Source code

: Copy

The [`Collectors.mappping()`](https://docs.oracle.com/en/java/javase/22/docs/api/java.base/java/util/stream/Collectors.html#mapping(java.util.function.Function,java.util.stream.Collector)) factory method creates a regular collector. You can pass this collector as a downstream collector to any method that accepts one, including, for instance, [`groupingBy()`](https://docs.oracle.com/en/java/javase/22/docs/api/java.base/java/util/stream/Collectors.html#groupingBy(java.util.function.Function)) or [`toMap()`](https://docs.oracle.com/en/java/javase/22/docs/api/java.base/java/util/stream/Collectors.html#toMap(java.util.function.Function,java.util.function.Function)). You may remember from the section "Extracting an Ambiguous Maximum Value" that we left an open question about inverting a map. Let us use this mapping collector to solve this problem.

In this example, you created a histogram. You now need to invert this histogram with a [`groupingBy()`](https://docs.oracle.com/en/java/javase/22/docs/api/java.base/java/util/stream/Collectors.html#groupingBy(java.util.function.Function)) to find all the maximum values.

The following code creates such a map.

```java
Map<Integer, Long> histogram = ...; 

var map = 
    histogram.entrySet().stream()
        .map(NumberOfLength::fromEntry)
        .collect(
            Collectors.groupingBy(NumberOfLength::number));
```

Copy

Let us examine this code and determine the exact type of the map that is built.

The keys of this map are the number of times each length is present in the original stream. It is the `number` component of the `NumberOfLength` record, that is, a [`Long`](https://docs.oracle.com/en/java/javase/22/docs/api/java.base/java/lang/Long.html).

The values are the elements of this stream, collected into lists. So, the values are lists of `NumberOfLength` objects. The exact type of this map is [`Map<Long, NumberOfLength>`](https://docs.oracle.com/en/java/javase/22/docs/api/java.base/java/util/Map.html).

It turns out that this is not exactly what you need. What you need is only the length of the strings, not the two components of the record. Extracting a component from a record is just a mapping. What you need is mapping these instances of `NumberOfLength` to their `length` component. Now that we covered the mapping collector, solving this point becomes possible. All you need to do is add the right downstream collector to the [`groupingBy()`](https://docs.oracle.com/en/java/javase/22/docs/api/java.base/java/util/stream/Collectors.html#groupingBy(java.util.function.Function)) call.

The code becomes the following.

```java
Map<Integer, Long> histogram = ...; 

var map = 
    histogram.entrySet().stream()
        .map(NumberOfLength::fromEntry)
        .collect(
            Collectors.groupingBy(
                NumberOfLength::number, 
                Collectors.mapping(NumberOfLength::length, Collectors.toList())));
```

Aim of the task
For each line above that contains the word "values", make a copy.

Finished task
In this example, you created a histogram. You now need to invert this histogram with a [`groupingBy()`](https://docs.oracle.com/en/java/javase/22/docs/api/java.base/java/util/stream/Collectors.html#groupingBy(java.util.function.Function)) to find all the maximum values.
The values are the elements of this stream, collected into lists. So, the values are lists of `NumberOfLength` objects. The exact type of this map is [`Map<Long, NumberOfLength>`](https://docs.oracle.com/en/java/javase/22/docs/api/java.base/java/util/Map.html).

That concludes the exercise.